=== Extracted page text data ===
━━━━━━━━━━━━━━━━━━━━━━━━━━━━━━
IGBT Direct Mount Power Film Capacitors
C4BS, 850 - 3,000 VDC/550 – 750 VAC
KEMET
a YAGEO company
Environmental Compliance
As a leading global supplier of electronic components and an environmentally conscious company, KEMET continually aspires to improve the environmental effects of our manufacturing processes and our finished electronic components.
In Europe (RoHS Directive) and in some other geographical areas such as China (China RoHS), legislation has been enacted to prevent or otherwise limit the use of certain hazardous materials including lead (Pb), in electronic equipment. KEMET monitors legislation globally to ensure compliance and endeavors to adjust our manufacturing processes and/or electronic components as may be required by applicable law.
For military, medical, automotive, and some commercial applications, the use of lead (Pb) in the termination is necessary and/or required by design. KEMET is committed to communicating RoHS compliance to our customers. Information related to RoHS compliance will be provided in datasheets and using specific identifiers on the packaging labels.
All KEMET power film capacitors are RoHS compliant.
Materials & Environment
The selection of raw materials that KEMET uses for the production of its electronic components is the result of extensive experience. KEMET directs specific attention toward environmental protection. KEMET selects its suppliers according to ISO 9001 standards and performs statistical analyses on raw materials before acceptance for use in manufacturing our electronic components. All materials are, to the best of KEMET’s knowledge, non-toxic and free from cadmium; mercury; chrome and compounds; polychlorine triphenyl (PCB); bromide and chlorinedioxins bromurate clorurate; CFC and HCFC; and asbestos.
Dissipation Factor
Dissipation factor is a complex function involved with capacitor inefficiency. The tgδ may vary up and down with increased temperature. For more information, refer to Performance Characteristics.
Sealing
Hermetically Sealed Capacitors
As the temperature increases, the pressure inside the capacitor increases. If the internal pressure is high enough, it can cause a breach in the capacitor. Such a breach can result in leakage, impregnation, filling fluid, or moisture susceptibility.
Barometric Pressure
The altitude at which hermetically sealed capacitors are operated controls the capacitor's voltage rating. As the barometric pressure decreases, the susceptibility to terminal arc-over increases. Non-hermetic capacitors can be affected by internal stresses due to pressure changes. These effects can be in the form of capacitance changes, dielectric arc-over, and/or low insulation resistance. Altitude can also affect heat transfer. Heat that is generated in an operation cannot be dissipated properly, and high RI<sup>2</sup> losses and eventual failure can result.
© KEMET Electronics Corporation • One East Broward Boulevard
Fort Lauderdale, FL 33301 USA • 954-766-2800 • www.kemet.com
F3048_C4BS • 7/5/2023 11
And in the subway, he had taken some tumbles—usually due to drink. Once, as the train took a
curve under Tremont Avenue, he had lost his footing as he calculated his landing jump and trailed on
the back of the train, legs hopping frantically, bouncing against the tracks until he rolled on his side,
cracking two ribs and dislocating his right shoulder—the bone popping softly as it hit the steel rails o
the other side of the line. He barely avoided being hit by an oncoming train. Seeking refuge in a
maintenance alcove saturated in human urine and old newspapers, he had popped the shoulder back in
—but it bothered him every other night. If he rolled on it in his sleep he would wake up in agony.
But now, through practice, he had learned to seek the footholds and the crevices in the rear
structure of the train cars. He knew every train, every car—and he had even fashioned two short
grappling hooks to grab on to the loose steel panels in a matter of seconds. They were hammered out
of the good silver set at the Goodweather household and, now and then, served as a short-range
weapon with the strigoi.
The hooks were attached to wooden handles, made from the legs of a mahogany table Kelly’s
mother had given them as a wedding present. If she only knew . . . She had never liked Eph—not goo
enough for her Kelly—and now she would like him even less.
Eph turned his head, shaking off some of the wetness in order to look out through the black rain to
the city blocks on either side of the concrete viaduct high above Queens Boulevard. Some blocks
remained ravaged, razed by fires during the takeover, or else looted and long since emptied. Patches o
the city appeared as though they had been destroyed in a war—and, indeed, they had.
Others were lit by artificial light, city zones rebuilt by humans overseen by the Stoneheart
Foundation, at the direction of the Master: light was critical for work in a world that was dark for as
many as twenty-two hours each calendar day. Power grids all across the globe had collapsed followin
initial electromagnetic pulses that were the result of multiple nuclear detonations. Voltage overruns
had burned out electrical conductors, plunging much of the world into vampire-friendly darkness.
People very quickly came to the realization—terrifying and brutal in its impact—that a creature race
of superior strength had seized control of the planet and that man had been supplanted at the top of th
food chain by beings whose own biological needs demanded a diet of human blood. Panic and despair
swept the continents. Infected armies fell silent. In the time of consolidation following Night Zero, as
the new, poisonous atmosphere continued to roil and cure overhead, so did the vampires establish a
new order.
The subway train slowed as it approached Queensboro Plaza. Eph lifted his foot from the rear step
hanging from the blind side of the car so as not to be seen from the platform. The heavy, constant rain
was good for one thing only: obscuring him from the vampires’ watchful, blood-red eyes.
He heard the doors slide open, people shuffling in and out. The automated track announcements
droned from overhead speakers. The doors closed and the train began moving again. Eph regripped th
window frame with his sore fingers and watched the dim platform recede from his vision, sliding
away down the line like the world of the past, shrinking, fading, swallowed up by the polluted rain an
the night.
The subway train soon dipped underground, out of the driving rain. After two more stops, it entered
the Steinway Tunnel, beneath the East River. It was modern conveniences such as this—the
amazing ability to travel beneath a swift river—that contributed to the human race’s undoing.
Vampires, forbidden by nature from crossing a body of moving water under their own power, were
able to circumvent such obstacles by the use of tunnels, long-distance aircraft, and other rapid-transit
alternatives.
━━━━━━━━━━━━━━━━━━━━━━━━━━━━━━
The records shown above are to be copied exactly, every one of them.

=== Answer area ===
IGBT Direct Mount Power Film Capacitors
C4BS, 850 - 3,000 VDC/550 – 750 VAC
KEMET
a YAGEO company
Environmental Compliance
As a leading global supplier of electronic components and an environmentally conscious company, KEMET continually aspires to improve the environmental effects of our manufacturing processes and our finished electronic components.
In Europe (RoHS Directive) and in some other geographical areas such as China (China RoHS), legislation has been enacted to prevent or otherwise limit the use of certain hazardous materials including lead (Pb), in electronic equipment. KEMET monitors legislation globally to ensure compliance and endeavors to adjust our manufacturing processes and/or electronic components as may be required by applicable law.
For military, medical, automotive, and some commercial applications, the use of lead (Pb) in the termination is necessary and/or required by design. KEMET is committed to communicating RoHS compliance to our customers. Information related to RoHS compliance will be provided in datasheets and using specific identifiers on the packaging labels.
All KEMET power film capacitors are RoHS compliant.
Materials & Environment
The selection of raw materials that KEMET uses for the production of its electronic components is the result of extensive experience. KEMET directs specific attention toward environmental protection. KEMET selects its suppliers according to ISO 9001 standards and performs statistical analyses on raw materials before acceptance for use in manufacturing our electronic components. All materials are, to the best of KEMET’s knowledge, non-toxic and free from cadmium; mercury; chrome and compounds; polychlorine triphenyl (PCB); bromide and chlorinedioxins bromurate clorurate; CFC and HCFC; and asbestos.
Dissipation Factor
Dissipation factor is a complex function involved with capacitor inefficiency. The tgδ may vary up and down with increased temperature. For more information, refer to Performance Characteristics.
Sealing
Hermetically Sealed Capacitors
As the temperature increases, the pressure inside the capacitor increases. If the internal pressure is high enough, it can cause a breach in the capacitor. Such a breach can result in leakage, impregnation, filling fluid, or moisture susceptibility.
Barometric Pressure
The altitude at which hermetically sealed capacitors are operated controls the capacitor's voltage rating. As the barometric pressure decreases, the susceptibility to terminal arc-over increases. Non-hermetic capacitors can be affected by internal stresses due to pressure changes. These effects can be in the form of capacitance changes, dielectric arc-over, and/or low insulation resistance. Altitude can also affect heat transfer. Heat that is generated in an operation cannot be dissipated properly, and high RI<sup>2</sup> losses and eventual failure can result.
© KEMET Electronics Corporation • One East Broward Boulevard
Fort Lauderdale, FL 33301 USA • 954-766-2800 • www.kemet.com
F3048_C4BS • 7/5/2023 11
And in the subway, he had taken some tumbles—usually due to drink. Once, as the train took a
curve under Tremont Avenue, he had lost his footing as he calculated his landing jump and trailed on
the back of the train, legs hopping frantically, bouncing against the tracks until he rolled on his side,
cracking two ribs and dislocating his right shoulder—the bone popping softly as it hit the steel rails o
the other side of the line. He barely avoided being hit by an oncoming train. Seeking refuge in a
maintenance alcove saturated in human urine and old newspapers, he had popped the shoulder back in
—but it bothered him every other night. If he rolled on it in his sleep he would wake up in agony.
But now, through practice, he had learned to seek the footholds and the crevices in the rear
structure of the train cars. He knew every train, every car—and he had even fashioned two short
grappling hooks to grab on to the loose steel panels in a matter of seconds. They were hammered out
of the good silver set at the Goodweather household and, now and then, served as a short-range
weapon with the strigoi.
The hooks were attached to wooden handles, made from the legs of a mahogany table Kelly’s
mother had given them as a wedding present. If she only knew . . . She had never liked Eph—not goo
enough for her Kelly—and now she would like him even less.
Eph turned his head, shaking off some of the wetness in order to look out through the black rain to
the city blocks on either side of the concrete viaduct high above Queens Boulevard. Some blocks
remained ravaged, razed by fires during the takeover, or else looted and long since emptied. Patches o
the city appeared as though they had been destroyed in a war—and, indeed, they had.
Others were lit by artificial light, city zones rebuilt by humans overseen by the Stoneheart
Foundation, at the direction of the Master: light was critical for work in a world that was dark for as
many as twenty-two hours each calendar day. Power grids all across the globe had collapsed followin
initial electromagnetic pulses that were the result of multiple nuclear detonations. Voltage overruns
had burned out electrical conductors, plunging much of the world into vampire-friendly darkness.
People very quickly came to the realization—terrifying and brutal in its impact—that a creature race
of superior strength had seized control of the planet and that man had been supplanted at the top of th
food chain by beings whose own biological needs demanded a diet of human blood. Panic and despair
swept the continents. Infected armies fell silent. In the time of consolidation following Night Zero, as
the new, poisonous atmosphere continued to roil and cure overhead, so did the vampires establish a
new order.
The subway train slowed as it approached Queensboro Plaza. Eph lifted his foot from the rear step
hanging from the blind side of the car so as not to be seen from the platform. The heavy, constant rain
was good for one thing only: obscuring him from the vampires’ watchful, blood-red eyes.
He heard the doors slide open, people shuffling in and out. The automated track announcements
droned from overhead speakers. The doors closed and the train began moving again. Eph regripped th
window frame with his sore fingers and watched the dim platform recede from his vision, sliding
away down the line like the world of the past, shrinking, fading, swallowed up by the polluted rain an
the night.
The subway train soon dipped underground, out of the driving rain. After two more stops, it entered
the Steinway Tunnel, beneath the East River. It was modern conveniences such as this—the
amazing ability to travel beneath a swift river—that contributed to the human race’s undoing.
Vampires, forbidden by nature from crossing a body of moving water under their own power, were
able to circumvent such obstacles by the use of tunnels, long-distance aircraft, and other rapid-transit
alternatives.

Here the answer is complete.